Data excerpts
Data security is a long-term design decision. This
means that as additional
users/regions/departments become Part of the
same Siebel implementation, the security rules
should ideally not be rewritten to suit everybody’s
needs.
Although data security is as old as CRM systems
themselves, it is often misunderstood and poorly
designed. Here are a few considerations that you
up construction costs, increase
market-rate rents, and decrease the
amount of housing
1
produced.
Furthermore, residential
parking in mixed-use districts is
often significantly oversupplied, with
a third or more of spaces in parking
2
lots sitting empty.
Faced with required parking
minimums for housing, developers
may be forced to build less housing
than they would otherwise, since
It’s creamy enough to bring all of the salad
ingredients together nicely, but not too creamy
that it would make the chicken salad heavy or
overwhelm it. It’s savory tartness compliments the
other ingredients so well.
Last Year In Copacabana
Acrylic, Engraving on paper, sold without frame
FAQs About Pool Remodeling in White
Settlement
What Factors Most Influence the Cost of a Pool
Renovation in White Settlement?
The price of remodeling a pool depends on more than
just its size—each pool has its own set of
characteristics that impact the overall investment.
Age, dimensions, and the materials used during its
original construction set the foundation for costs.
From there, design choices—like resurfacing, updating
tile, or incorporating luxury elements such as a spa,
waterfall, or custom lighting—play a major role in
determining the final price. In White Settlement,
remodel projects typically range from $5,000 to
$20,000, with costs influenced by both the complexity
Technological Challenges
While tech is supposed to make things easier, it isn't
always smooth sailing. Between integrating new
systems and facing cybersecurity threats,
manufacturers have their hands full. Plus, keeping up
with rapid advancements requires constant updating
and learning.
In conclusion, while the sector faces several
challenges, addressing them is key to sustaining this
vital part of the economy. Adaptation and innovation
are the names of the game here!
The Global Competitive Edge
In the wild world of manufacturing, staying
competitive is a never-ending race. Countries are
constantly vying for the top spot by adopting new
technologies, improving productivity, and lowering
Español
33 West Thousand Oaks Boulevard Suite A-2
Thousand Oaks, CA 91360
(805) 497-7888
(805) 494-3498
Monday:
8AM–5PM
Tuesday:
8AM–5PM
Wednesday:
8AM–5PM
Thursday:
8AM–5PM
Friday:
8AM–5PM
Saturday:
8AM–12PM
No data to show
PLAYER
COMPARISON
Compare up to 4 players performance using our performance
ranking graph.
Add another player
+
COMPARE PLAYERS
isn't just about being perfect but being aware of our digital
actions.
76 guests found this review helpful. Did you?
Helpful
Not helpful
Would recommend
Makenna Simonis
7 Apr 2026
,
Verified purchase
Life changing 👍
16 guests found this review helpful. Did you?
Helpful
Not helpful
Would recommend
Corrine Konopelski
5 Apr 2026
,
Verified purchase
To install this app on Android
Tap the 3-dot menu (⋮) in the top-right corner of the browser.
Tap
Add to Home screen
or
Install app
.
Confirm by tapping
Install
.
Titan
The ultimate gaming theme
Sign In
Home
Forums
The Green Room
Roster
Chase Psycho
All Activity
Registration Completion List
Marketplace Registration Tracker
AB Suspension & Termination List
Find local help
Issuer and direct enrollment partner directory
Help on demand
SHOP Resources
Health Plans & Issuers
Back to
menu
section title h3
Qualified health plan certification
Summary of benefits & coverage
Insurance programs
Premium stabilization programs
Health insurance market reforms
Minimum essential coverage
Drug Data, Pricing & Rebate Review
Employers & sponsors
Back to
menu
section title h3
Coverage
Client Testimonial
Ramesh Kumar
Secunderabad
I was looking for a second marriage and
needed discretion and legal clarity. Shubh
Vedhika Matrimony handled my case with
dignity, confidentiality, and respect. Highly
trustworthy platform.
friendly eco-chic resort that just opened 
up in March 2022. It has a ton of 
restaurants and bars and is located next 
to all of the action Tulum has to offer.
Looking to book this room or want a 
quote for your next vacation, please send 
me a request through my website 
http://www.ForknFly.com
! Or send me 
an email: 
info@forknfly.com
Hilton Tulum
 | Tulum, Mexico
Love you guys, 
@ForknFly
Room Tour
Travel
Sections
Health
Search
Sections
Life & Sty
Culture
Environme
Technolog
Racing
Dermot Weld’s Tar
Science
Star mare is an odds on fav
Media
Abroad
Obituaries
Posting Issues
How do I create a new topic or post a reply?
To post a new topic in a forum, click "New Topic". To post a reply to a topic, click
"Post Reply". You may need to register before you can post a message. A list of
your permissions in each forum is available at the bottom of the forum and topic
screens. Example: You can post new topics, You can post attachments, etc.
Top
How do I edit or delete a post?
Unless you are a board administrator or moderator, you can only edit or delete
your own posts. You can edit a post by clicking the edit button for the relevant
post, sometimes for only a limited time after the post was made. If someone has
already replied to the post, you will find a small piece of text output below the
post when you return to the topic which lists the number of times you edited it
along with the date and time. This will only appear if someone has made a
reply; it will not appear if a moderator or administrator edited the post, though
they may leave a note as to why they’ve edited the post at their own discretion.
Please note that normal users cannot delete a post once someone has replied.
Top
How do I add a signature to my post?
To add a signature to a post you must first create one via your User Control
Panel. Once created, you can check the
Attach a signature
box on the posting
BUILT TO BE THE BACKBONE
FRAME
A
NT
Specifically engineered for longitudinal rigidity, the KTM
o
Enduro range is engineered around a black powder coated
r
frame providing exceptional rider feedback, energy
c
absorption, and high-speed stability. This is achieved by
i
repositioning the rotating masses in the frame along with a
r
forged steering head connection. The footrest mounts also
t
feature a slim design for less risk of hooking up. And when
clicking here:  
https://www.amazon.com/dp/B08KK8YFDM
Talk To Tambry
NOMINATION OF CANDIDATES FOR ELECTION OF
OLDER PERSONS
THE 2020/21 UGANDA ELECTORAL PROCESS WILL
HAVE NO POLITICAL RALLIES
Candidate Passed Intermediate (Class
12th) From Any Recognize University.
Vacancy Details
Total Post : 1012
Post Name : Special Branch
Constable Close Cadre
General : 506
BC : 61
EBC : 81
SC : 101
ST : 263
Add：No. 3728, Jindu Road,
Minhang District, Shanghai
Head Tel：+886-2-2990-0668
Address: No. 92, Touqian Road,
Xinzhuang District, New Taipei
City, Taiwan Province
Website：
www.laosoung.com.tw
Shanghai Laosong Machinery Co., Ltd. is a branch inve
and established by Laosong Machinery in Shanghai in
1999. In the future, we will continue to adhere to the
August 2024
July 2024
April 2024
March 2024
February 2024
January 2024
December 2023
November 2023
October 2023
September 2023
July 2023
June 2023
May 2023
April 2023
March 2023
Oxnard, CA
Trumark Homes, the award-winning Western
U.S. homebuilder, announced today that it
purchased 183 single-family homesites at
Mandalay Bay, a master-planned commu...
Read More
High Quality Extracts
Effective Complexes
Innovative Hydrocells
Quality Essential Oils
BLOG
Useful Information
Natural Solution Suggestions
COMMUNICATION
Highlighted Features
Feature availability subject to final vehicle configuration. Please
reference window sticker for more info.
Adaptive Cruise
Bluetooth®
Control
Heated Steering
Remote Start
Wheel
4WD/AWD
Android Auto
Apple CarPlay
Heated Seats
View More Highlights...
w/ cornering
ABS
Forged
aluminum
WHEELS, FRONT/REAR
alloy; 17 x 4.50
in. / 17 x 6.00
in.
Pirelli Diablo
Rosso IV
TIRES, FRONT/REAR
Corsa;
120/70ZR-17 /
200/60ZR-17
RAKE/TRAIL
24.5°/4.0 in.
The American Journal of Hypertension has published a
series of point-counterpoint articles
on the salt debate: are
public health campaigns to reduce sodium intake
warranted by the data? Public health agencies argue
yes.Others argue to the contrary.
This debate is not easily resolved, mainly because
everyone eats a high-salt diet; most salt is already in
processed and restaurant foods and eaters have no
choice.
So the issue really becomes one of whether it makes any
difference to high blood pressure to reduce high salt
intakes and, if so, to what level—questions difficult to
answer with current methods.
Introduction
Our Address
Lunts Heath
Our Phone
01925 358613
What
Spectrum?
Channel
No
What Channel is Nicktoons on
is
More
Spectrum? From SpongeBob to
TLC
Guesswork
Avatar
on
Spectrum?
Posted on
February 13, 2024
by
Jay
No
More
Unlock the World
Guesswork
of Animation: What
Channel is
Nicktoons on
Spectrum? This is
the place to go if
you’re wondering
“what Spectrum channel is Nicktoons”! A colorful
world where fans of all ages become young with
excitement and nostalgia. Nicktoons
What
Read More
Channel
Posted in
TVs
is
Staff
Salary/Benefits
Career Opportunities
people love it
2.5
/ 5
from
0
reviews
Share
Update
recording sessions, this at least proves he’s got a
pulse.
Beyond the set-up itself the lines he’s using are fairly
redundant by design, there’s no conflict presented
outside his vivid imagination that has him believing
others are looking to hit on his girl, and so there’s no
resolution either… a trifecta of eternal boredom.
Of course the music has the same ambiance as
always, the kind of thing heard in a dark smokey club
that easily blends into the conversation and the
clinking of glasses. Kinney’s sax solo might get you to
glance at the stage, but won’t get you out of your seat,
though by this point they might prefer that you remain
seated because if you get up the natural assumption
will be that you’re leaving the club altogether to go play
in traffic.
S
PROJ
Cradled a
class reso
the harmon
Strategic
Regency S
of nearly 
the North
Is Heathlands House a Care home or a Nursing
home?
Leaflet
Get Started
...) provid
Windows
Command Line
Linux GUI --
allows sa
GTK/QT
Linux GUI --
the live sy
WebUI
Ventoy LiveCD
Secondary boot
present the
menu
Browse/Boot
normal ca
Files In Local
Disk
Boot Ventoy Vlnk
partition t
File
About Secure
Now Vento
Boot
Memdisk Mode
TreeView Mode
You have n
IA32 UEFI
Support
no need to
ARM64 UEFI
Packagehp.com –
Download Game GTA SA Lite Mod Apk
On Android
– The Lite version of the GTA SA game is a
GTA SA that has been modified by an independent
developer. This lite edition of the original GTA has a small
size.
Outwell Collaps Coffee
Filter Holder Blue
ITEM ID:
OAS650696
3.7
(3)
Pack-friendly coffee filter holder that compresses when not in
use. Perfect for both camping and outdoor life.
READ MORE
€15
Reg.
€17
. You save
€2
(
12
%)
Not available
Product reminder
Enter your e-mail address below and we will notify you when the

Written task
Copy the material word for word, from the first line through the line that contains "that it would make the chicken salad heavy or", including both ends.

Task answer
Data security is a long-term design decision. This
means that as additional
users/regions/departments become Part of the
same Siebel implementation, the security rules
should ideally not be rewritten to suit everybody’s
needs.
Although data security is as old as CRM systems
themselves, it is often misunderstood and poorly
designed. Here are a few considerations that you
up construction costs, increase
market-rate rents, and decrease the
amount of housing
1
produced.
Furthermore, residential
parking in mixed-use districts is
often significantly oversupplied, with
a third or more of spaces in parking
2
lots sitting empty.
Faced with required parking
minimums for housing, developers
may be forced to build less housing
than they would otherwise, since
It’s creamy enough to bring all of the salad
ingredients together nicely, but not too creamy
that it would make the chicken salad heavy or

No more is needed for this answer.